Aufgabe a: Welche Vorwürfe sind im Artikel über die Razzia im Clan-Milieu als Grund für die Ermittlungen der Berliner Staatsanwaltschaft angegeben? Zähle sie vollständig auf.

═════ Text zur Analyse

Waffen- und Drogenhandel in Berlin: Razzia im Clan-Milieu – Hauptverdächtiger ist ein Remmo

Es geht um Drogenhandel im großen Stil. Polizei und Spezialkräfte durchsuchten in Berlin und Brandenburg mehr als 20 Objekte. Im Visier: die Großfamilie Remmo.

Die Sicherheitsbehörden haben am Donnerstag zu einem weiteren Schlag gegen die organisierte Clankriminalität ausgeholt. Im Visier haben sie kriminelle Mitglieder der deutsch-arabischen Großfamilie Remmo. Um 6 Uhr rückten 500 Einsatzkräfte an mehreren Orten in Berlin und Brandenburg an. Mehr als 20 Objekte wurden durchsucht, ein 44-jähriger Clan-Angehöriger und ein 22-Jähriger wurden verhaftet. Ein weiteres 22-jähriges Mitglied der Remmo-Familie entwischte.

Die Berliner Staatsanwaltschaft ermittelt wegen Verstößen gegen das Kriegswaffenkontrollgesetz, Drogenhandel in großem Stil und Körperverletzung. In weiteren Verfahren geht es auch um Steuerbetrug, die Finanzbehörden sind an dem Fall beteiligt. Die Ermittler sprechen von organisiertem Drogen- und Waffenhandel.

Bei der Razzia geht es um Ermittlungen in mehreren Fällen. Grund sind zum einen die gewaltsamen Auseinandersetzungen zwischen dem Remmo-Clan und Tschetschenen im November. Dabei hatten zunächst Tschetschenen einen Spätkauf in Neukölln attackiert, später kam es dann zu brutalen Racheaktionen von Mitgliedern der deutsch-arabischen Großfamilie. Auch Schusswaffen hatten die Gruppen. Die Behörden befürchteten, dass ein Bandenkrieg ausbrechen könnte.

══════════
═════ Angezeigte Daten

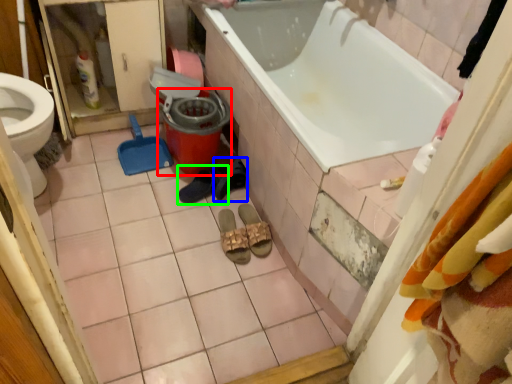
Question: Based on their relative distances, which object is nearer to potty (highlighted by a red box)? Choose from footwear (highlighted by a blue box) and footwear (highlighted by a green box).

Choices:
 (A) footwear
 (B) footwear

Answer: (B)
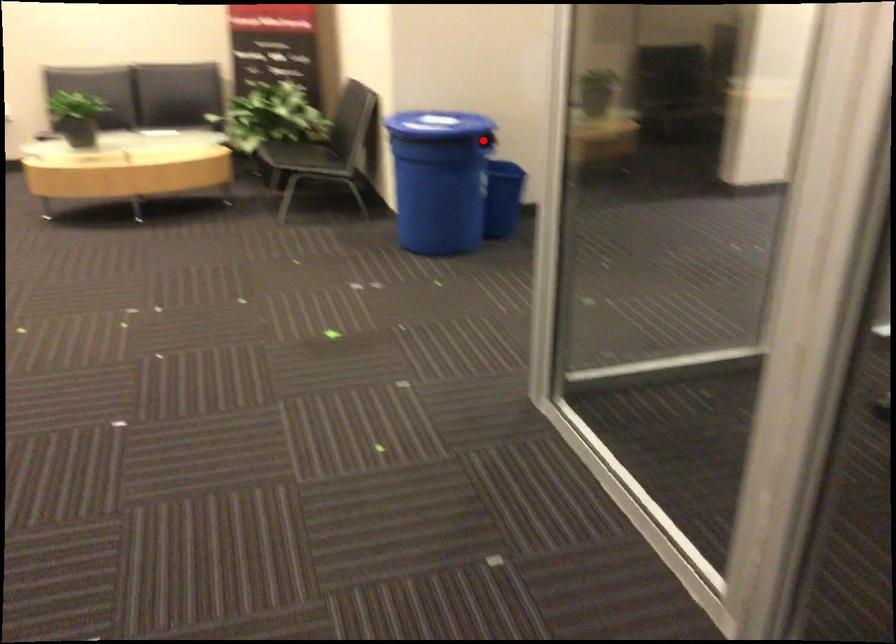
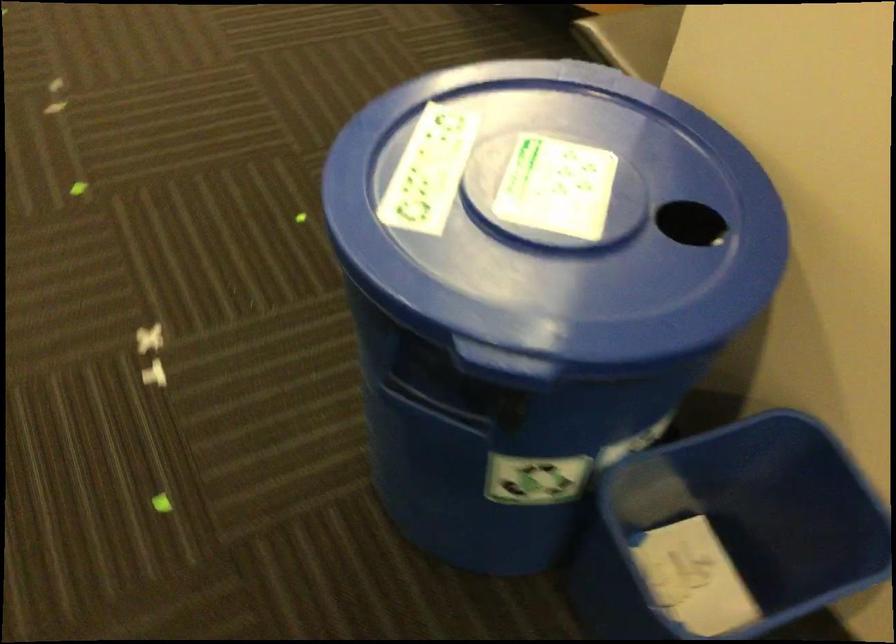
Find the pixel in the second image that matches the highlighted location in the first image.

(426, 406)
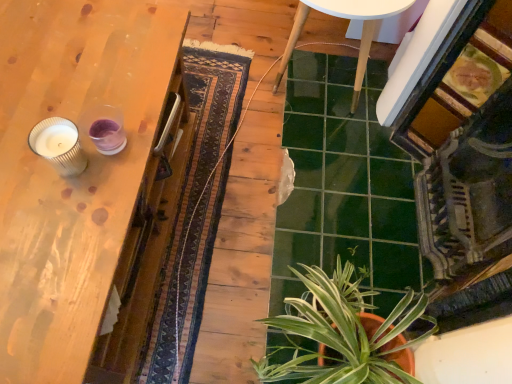
Locate an element on the screen. Image resolution: width=512 pixels, height=384 pixels. vacant region to the left of ridged glass candle at left is located at coordinates (18, 140).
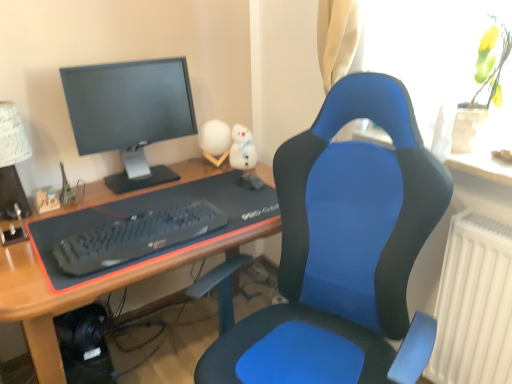
Locate an element on the screen. blank space above black matte keyboard at center (from a real-world perspective) is located at coordinates [129, 228].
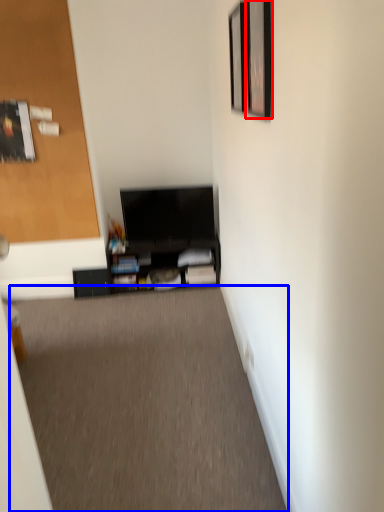
Question: Which object is further to the camera taking this photo, picture frame (highlighted by a red box) or plain (highlighted by a blue box)?

Choices:
 (A) picture frame
 (B) plain

Answer: (B)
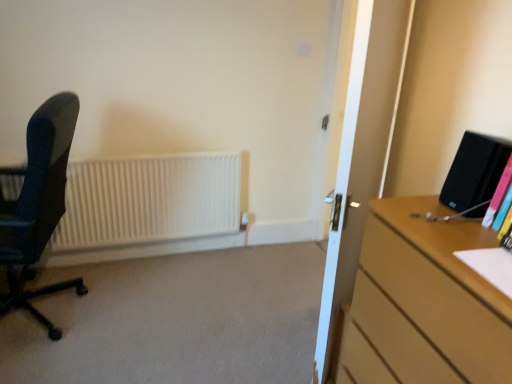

══════════

Aufgabe b: Gib bitte aus den Zeilen nach dem Artikel wortgetreu alles aus, beginnend mit der Zeile mit „Question: Which object“ und fortlaufend bis zum Ende dieser Zeilen. Die Bilder lässt du dabei weg.

Antwort a:
- Verstöße gegen das Kriegswaffenkontrollgesetz
- Drogenhandel in großem Stil
- Körperverletzung

Antwort b:
Question: Which object is further to the camera taking this photo, picture frame (highlighted by a red box) or plain (highlighted by a blue box)?

Choices:
 (A) picture frame
 (B) plain

Answer: (B)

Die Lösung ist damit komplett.